Густав, слушая брата, все более и более снова приходил в состояние счастливого душевного равновесия, с которым пришел к нему и из которого его выбило появление Иволгина.

В самом деле, может быть, Иоганн и прав, быть может, и нельзя иначе, а если он прав, то, значит, это — необходимое зло, можно сожалеть, но не чувствовать на себе ответственности за него.

И теперь он мог говорить о своем деле.

— Ты советуешь мне наслаждаться жизнью, — усмехнувшись, ответил он брату. — Ну а что, если я не вполне еще счастлив?

Герцог Бирон снова сделал удивленные глаза.

— Ты несчастлив? — переспросил он, делая заметное ударение на слове «ты». — Чего же недостает тебе или что может тревожить тебя?

— Я не говорю, что я несчастлив, — поправил Густав, — я сказал, что мое счастье не полно.

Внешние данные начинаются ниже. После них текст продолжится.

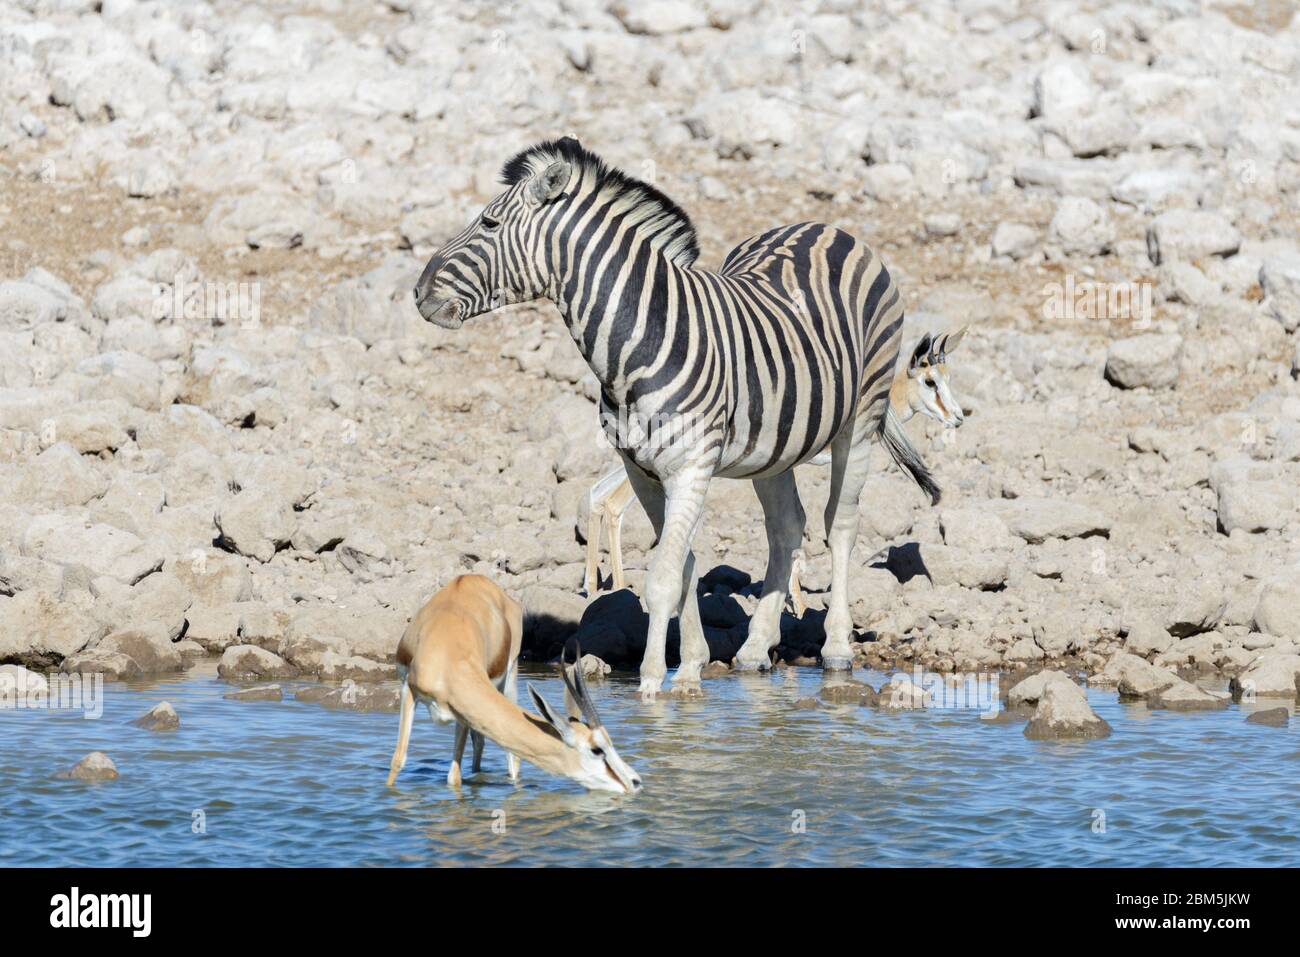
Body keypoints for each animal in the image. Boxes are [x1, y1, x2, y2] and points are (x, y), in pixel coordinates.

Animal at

Это — разница.

Он как будто нарочно указал на эту неточность, чтобы сказать что-нибудь, но что-нибудь другое, а не то, что нужно было выговорить ему и о чем он думал все время.

Когда он шел к брату, ему казалось все очень ясно и просто; ему представлялось, что легко будет сказать об Олуньевой и просить о сватовстве к ней, но теперь, когда пришла минута выразить все вслух, подходящих слов у него не находилось, и он умышленно медлил.

— Ну, все равно! Почему твое счастье не полно? — сказал герцог.

— Вот видишь ли, все у меня есть — и почести, и богатство… но… но некому разделить их со мною…

— Так! — протянул Иоганн, поняв с полуслова. — И что же, тебе эта мысль пришла в голову именно потому, что ты чувствуешь одиночество, или ты почувствовал одиночество потому, что встретил кого-нибудь?

Густаву показалось, что не первое, а последнее соображение было истинным. И, несмотря на свои сорок лет, он почувствовал, что краска бросилась ему в лицо. Он опустил голову и стал неловко зачем-то рассматривать свои пальцы.

— Нет, — наконец с усилием проговорил он, — не потому, а потому, что я встретил…

Герцогу смешно было смотреть на брата. Он знал его влюбчивый характер и, судя по сделанным уже в прошлом году наблюдениям, мог теперь догадываться, о ком шла речь.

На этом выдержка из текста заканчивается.